Carraway Seed Company is issuing a $1,000 par value bond that pays 12 percent annual interest...
Carraway Seed Company is issuing a $1,000 par value bond that pays 12 percent annual interest and matures in 9 years. Investors are willing to pay $930 for the bond. Flotation costs will be 12 percent of market value. The company is in a 38 percent tax bracket. What will be the firm's after-tax cost of debt on the bond? The firm's after-tax cost of debt on the bond will be
​Fitzgerald's 35​-year bonds pay 11 percent interest annually on a ​$1,000 par value. If the bonds...

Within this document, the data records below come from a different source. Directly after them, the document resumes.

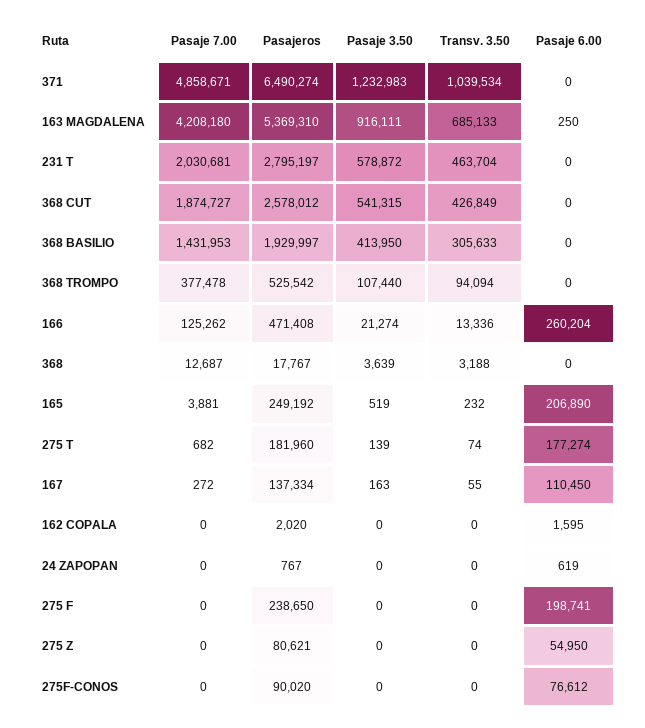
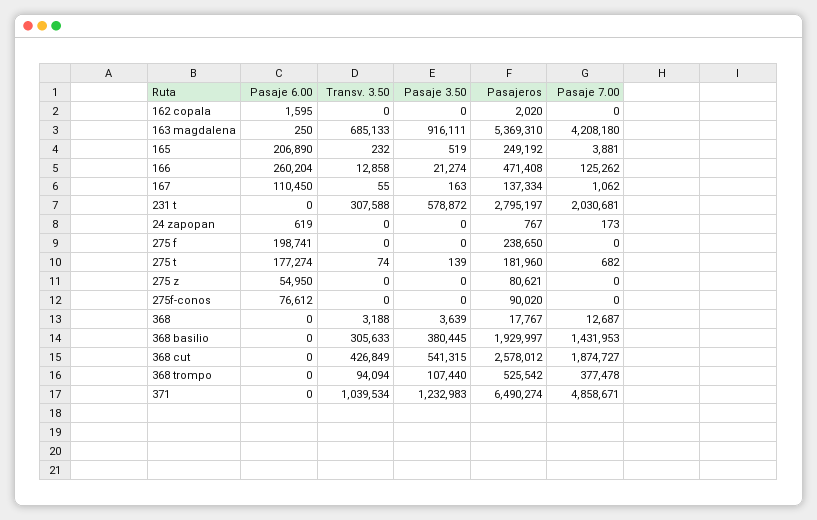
  {
    "Pasaje 7.00": {
      "371": 4858671,
      "163 MAGDALENA": 4208180,
      "231 T": 2030681,
      "368 CUT": 1874727,
      "368 BASILIO": 1431953,
      "368 TROMPO": 377478,
      "166": 125262,
      "368": 12687,
      "165": 3881,
      "275 T": 682,
-     "167": 272,
+     "167": 1062,
      "162 COPALA": 0,
-     "24 ZAPOPAN": 0,
+     "24 ZAPOPAN": 173,
      "275 F": 0,
      "275 Z": 0,
      "275F-CONOS": 0
    },
    "Pasajeros": {
      "371": 6490274,
      "163 MAGDALENA": 5369310,
      "231 T": 2795197,
      "368 CUT": 2578012,
      "368 BASILIO": 1929997,
      "368 TROMPO": 525542,
      "166": 471408,
      "368": 17767,
      "165": 249192,
      "275 T": 181960,
      "167": 137334,
      "162 COPALA": 2020,
      "24 ZAPOPAN": 767,
      "275 F": 238650,
      "275 Z": 80621,
      "275F-CONOS": 90020
    },
    "Pasaje 3.50": {
      "371": 1232983,
      "163 MAGDALENA": 916111,
      "231 T": 578872,
      "368 CUT": 541315,
-     "368 BASILIO": 413950,
+     "368 BASILIO": 380445,
      "368 TROMPO": 107440,
      "166": 21274,
      "368": 3639,
      "165": 519,
      "275 T": 139,
      "167": 163,
      "162 COPALA": 0,
      "24 ZAPOPAN": 0,
      "275 F": 0,
      "275 Z": 0,
      "275F-CONOS": 0
    },
    "Transv. 3.50": {
      "371": 1039534,
      "163 MAGDALENA": 685133,
-     "231 T": 463704,
+     "231 T": 307588,
      "368 CUT": 426849,
      "368 BASILIO": 305633,
      "368 TROMPO": 94094,
-     "166": 13336,
+     "166": 12858,
      "368": 3188,
      "165": 232,
      "275 T": 74,
      "167": 55,
      "162 COPALA": 0,
      "24 ZAPOPAN": 0,
      "275 F": 0,
      "275 Z": 0,
      "275F-CONOS": 0
    },
    "Pasaje 6.00": {
      "371": 0,
      "163 MAGDALENA": 250,
      "231 T": 0,
      "368 CUT": 0,
      "368 BASILIO": 0,
      "368 TROMPO": 0,
      "166": 260204,
      "368": 0,
      "165": 206890,
      "275 T": 177274,
      "167": 110450,
      "162 COPALA": 1595,
      "24 ZAPOPAN": 619,
      "275 F": 198741,
      "275 Z": 54950,
      "275F-CONOS": 76612
    }
  }

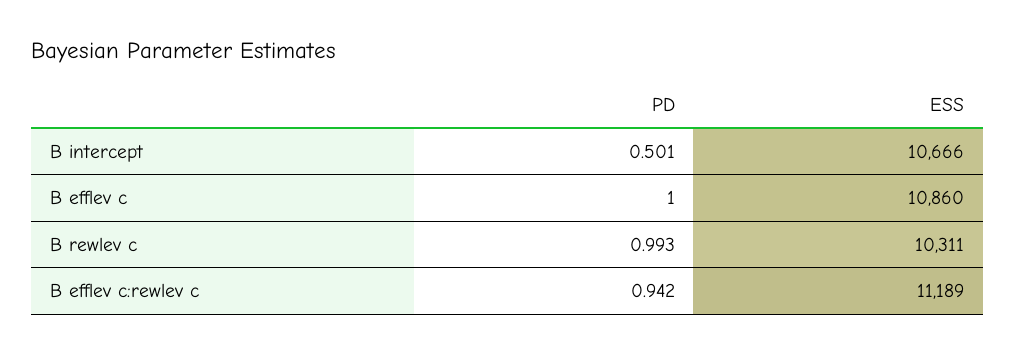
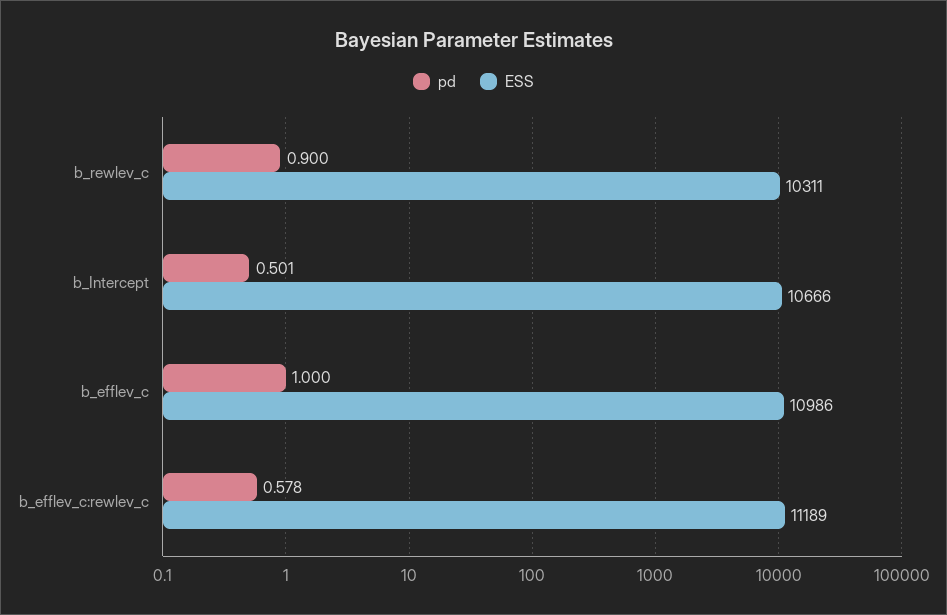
  {
    "PD": {
      "B intercept": 0.501,
      "B efflev c": 1,
-     "B rewlev c": 0.993,
+     "B rewlev c": 0.9,
-     "B efflev c:rewlev c": 0.942
+     "B efflev c:rewlev c": 0.578
    },
    "ESS": {
      "B intercept": 10666,
-     "B efflev c": 10860,
+     "B efflev c": 10986,
      "B rewlev c": 10311,
      "B efflev c:rewlev c": 11189
    }
  }

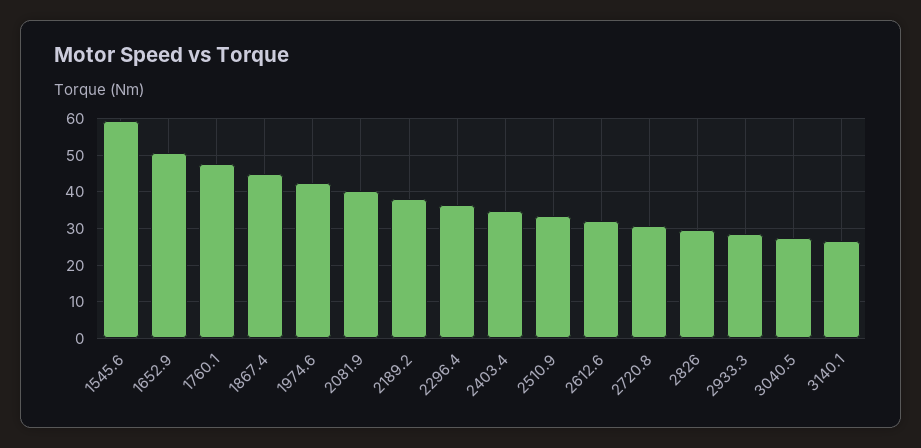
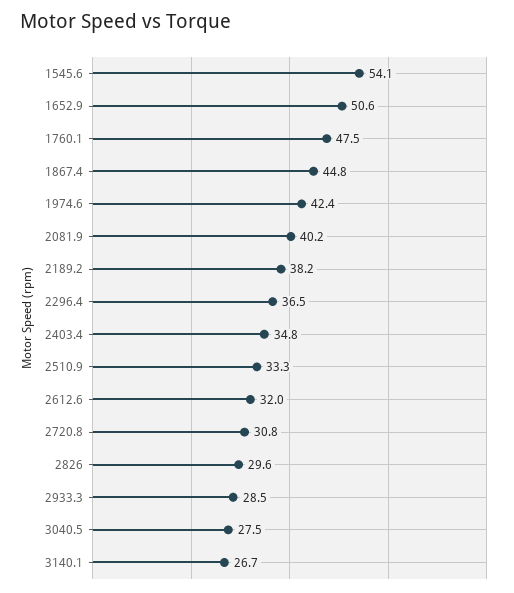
  {
-   "1545.6": 60,
+   "1545.6": 54.1,
    "1652.9": 50.6,
    "1760.1": 47.5,
    "1867.4": 44.8,
    "1974.6": 42.4,
    "2081.9": 40.2,
    "2189.2": 38.2,
    "2296.4": 36.5,
    "2403.4": 34.8,
    "2510.9": 33.3,
    "2612.6": 32,
    "2720.8": 30.8,
    "2826": 29.6,
    "2933.3": 28.5,
    "3040.5": 27.5,
    "3140.1": 26.7
  }

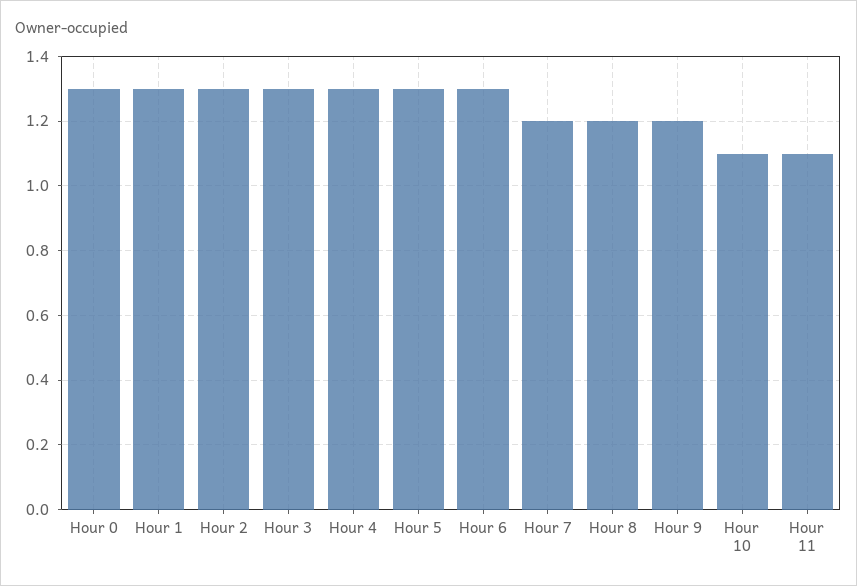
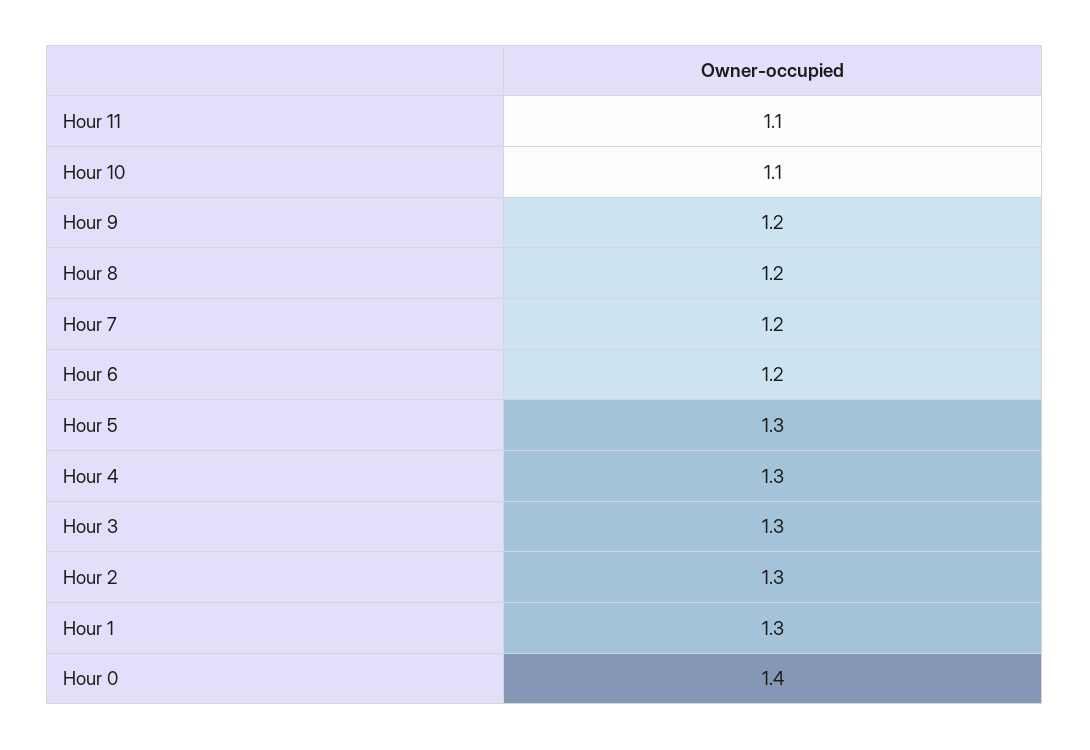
  {
-   "Hour 0": 1.3,
+   "Hour 0": 1.4,
    "Hour 1": 1.3,
    "Hour 2": 1.3,
    "Hour 3": 1.3,
    "Hour 4": 1.3,
    "Hour 5": 1.3,
-   "Hour 6": 1.3,
+   "Hour 6": 1.2,
    "Hour 7": 1.2,
    "Hour 8": 1.2,
    "Hour 9": 1.2,
    "Hour 10": 1.1,
    "Hour 11": 1.1
  }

​Fitzgerald's 35​-year bonds pay 11 percent interest annually on a ​$1,000 par value. If the bonds sell at $875​, what is the​bond's yield to​ maturity? What would be the yield to maturity if the bonds paid interest​ semiannually? Explain the difference. a. The​ bond's yield to maturity if the bond pays interest annually is __​%. The bonds yield to maturity if the bond pays interest semiannaually is __
An investor purchases a 6-year, $1,000 par value bond that pays semiannual interest of $12. If...
An investor purchases a 6-year, $1,000 par value bond that pays semiannual interest of $12. If the semiannual market rate of interest is 5%, what is the current market value of the bond? Inc. purchased a multi-color offset press with terms of $65,000 to be paid at the date of purchase, and a noninterest-bearing note requiring payment of $50,000 at the end of each year for three years. The interest rate implicit in the purchase contract is 11%. Inc. would...
ADVERTISEMENT
Need Online Homework Help?

Get Answers For Free
Most questions answered within 1 hours.